I spring-cleaned and discarded almost half of what filled my flat. So, if my two-bedroom flat previously resembled a warehouse, my next one must look like a monastery. And, FYI, Kim and Kanye’s house, as seen in Vogue, also looks like a monastery — so my next place will be quite Vogue.

Now I’m living out of two suitcases, one large bag of toiletries, and nine pairs of shoes. All necessities, no vanity. Sure.

And surprisingly, I am not worried. Or should I be? Why should I be? I’m not.

To let go of what wasn’t right, and to have all my treasured possessions neatly folded into two battered Samsonites, feels more powerful than I imagined.
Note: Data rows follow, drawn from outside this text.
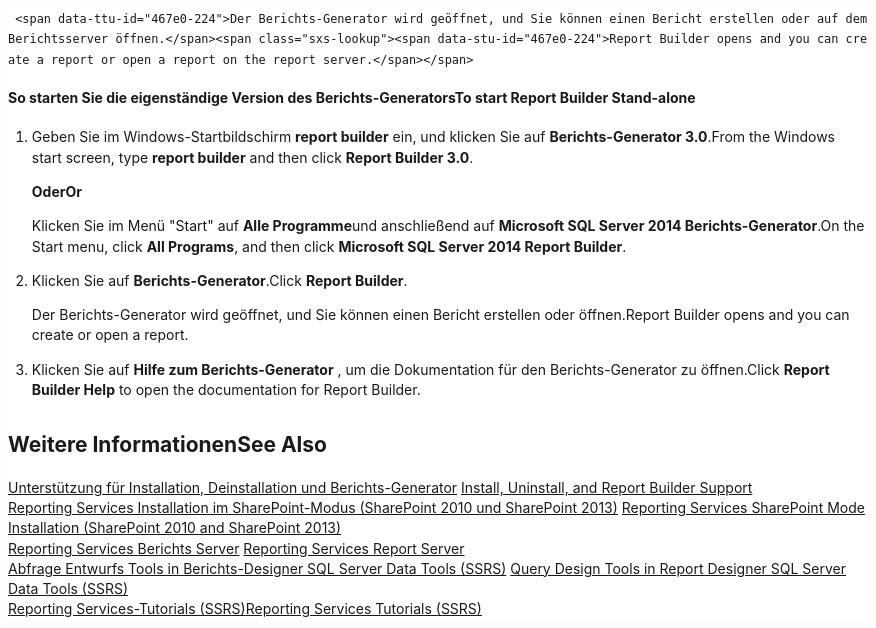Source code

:      <span data-ttu-id="467e0-224">Der Berichts-Generator wird geöffnet, und Sie können einen Bericht erstellen oder auf dem Berichtsserver öffnen.</span><span class="sxs-lookup"><span data-stu-id="467e0-224">Report Builder opens and you can create a report or open a report on the report server.</span></span>  
  
#### <a name="to-start-report-builder-stand-alone"></a><span data-ttu-id="467e0-225">So starten Sie die eigenständige Version des Berichts-Generators</span><span class="sxs-lookup"><span data-stu-id="467e0-225">To start Report Builder Stand-alone</span></span>  
  
1.  <span data-ttu-id="467e0-226">Geben Sie im Windows-Startbildschirm **report builder** ein, und klicken Sie auf **Berichts-Generator 3.0**.</span><span class="sxs-lookup"><span data-stu-id="467e0-226">From the Windows start screen, type **report builder** and then click **Report Builder 3.0**.</span></span>  
  
     <span data-ttu-id="467e0-227">**Oder**</span><span class="sxs-lookup"><span data-stu-id="467e0-227">**Or**</span></span>  
  
     <span data-ttu-id="467e0-228">Klicken Sie im Menü "Start" auf **Alle Programme**und anschließend auf **Microsoft SQL Server 2014 Berichts-Generator**.</span><span class="sxs-lookup"><span data-stu-id="467e0-228">On the Start menu, click **All Programs**, and then click **Microsoft SQL Server 2014 Report Builder**.</span></span>  
  
2.  <span data-ttu-id="467e0-229">Klicken Sie auf **Berichts-Generator**.</span><span class="sxs-lookup"><span data-stu-id="467e0-229">Click **Report Builder**.</span></span>  
  
     <span data-ttu-id="467e0-230">Der Berichts-Generator wird geöffnet, und Sie können einen Bericht erstellen oder öffnen.</span><span class="sxs-lookup"><span data-stu-id="467e0-230">Report Builder opens and you can create or open a report.</span></span>  
  
3.  <span data-ttu-id="467e0-231">Klicken Sie auf **Hilfe zum Berichts-Generator** , um die Dokumentation für den Berichts-Generator zu öffnen.</span><span class="sxs-lookup"><span data-stu-id="467e0-231">Click **Report Builder Help** to open the documentation for Report Builder.</span></span>  
  
## <a name="see-also"></a><span data-ttu-id="467e0-232">Weitere Informationen</span><span class="sxs-lookup"><span data-stu-id="467e0-232">See Also</span></span>  
 <span data-ttu-id="467e0-233">[Unterstützung für Installation, Deinstallation und Berichts-Generator](../install-uninstall-and-report-builder-support.md) </span><span class="sxs-lookup"><span data-stu-id="467e0-233">[Install, Uninstall, and Report Builder Support](../install-uninstall-and-report-builder-support.md) </span></span>  
 <span data-ttu-id="467e0-234">[Reporting Services Installation im SharePoint-Modus &#40;SharePoint 2010 und SharePoint 2013&#41;](../install-windows/install-reporting-services-sharepoint-mode.md) </span><span class="sxs-lookup"><span data-stu-id="467e0-234">[Reporting Services SharePoint Mode Installation &#40;SharePoint 2010 and SharePoint 2013&#41;](../install-windows/install-reporting-services-sharepoint-mode.md) </span></span>  
 <span data-ttu-id="467e0-235">[Reporting Services Berichts Server](../reporting-services-report-server.md) </span><span class="sxs-lookup"><span data-stu-id="467e0-235">[Reporting Services Report Server](../reporting-services-report-server.md) </span></span>  
 <span data-ttu-id="467e0-236">[Abfrage Entwurfs Tools in Berichts-Designer SQL Server Data Tools &#40;SSRS&#41;](../report-data/query-design-tools-ssrs.md) </span><span class="sxs-lookup"><span data-stu-id="467e0-236">[Query Design Tools in Report Designer SQL Server Data Tools &#40;SSRS&#41;](../report-data/query-design-tools-ssrs.md) </span></span>  
 [<span data-ttu-id="467e0-237">Reporting Services-Tutorials (SSRS)</span><span class="sxs-lookup"><span data-stu-id="467e0-237">Reporting Services Tutorials &#40;SSRS&#41;</span></span>](../reporting-services-tutorials-ssrs.md)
I have substance. And that substance is within me.

Very much a Brutalist, you see. And how good am I at connecting irrelevant things?

Anyhow, I think I’ve told you enough today — perhaps more than necessary.

Regardless of what happens, I am excited — genuinely, deeply excited — about this adventure I’m about to embark on. A place where I can spread my wings as an IP lawyer, working for sexy clients, and doing lots and lots (and lots) of writing.

Possibly transitioning from a blogger to a published author? What do you think — would you buy my book?

Once upon a time, a man called Johnnie Walker told me to “Keep Walking”.

So I will.

And you shall follow. All of you.

What do you think those nine pairs of shoes are for?

 

^ Unsexy sandwich with a sexy view. This picture was taken with iPhone so the hue is slightly different. Don’t be so pedantic.